Q. re. the Enola Gay & Bock's Car

When the two US Bombers dropped a-bombs on Hiroshima and Nagasaki, why didn’t the EMP knock out the engines and electronics on the aircraft?

Yes, I appreciate the irony of my screenname connected to this OP.

Seems Wiki has your answer:

Atmosphere does much to slow down charged electrons. The EMP generated by any ground or low-altitude burst does not extend far enough beyond the thermal/radiation destruction. Essentially, your aircraft/vehicle is likely to be damaged by blast, thermal or (in case of passengers) radiation at the same distances that EMP could affect your vehicle. You don’t notice your watch has stopped when your arm is on fire :).

EMP becomes an operational and even strategic threat at very high altitudes-- tens to hundreds of kilometers.


D’oh, Whack-a-Mole beat me to it!

That Wiki article has the other reason: vacuum tubes, which aren’t nearly as affected by EMP.

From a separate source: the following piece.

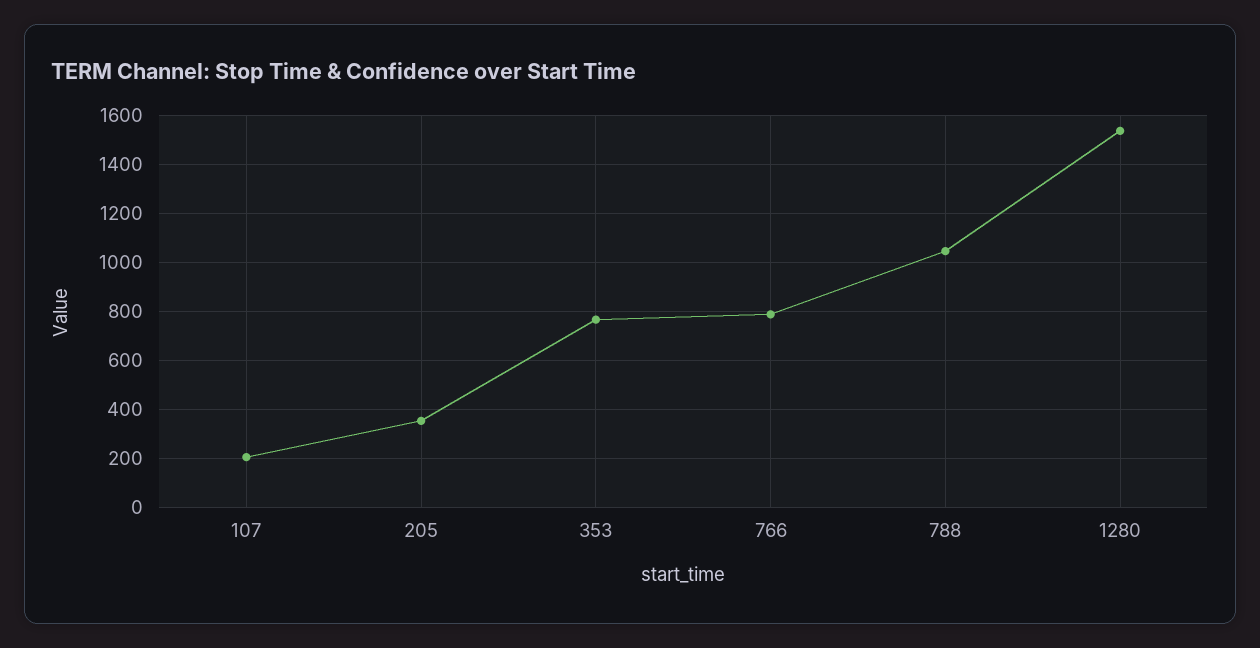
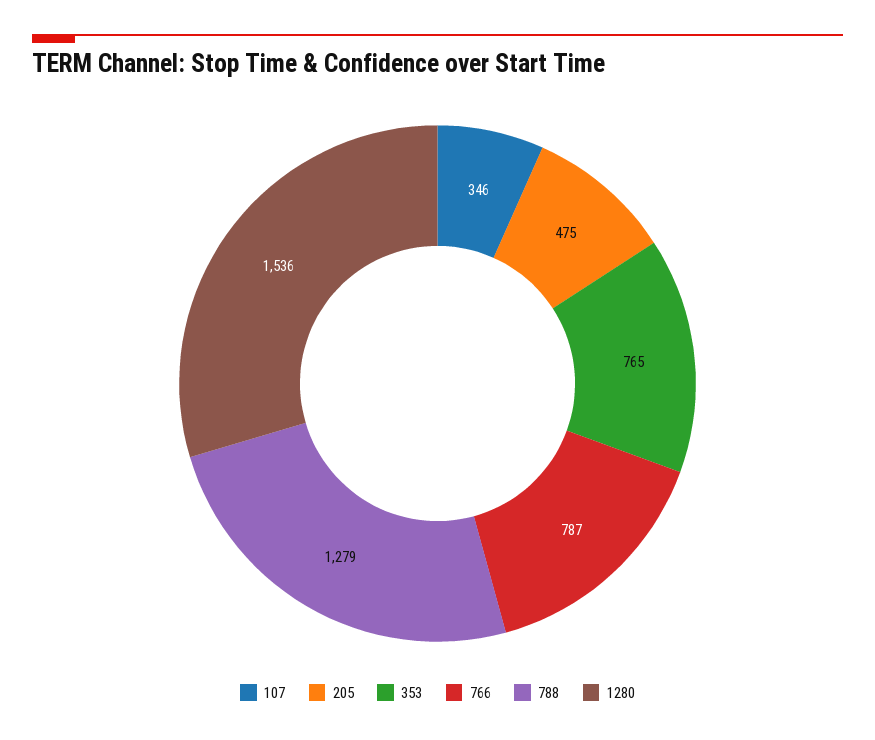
107: 200 -> 346
205: 350 -> 475
788: 1050 -> 1279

One of the side perks of “old” Soviet technology-- for example, their then-modern MiG-25 high-altitude interceptor used vacuum tubes, much to the surprise of Western observers after they obtained a defector’s aircraft to examine.

The tubes gave the aircraft some resilience in an EMP environment.

So bitter that other posters beat me to this…

The only essential electrical components on B-29 engines would have been the magnetos. These are simple and probably not very susceptible to EMP.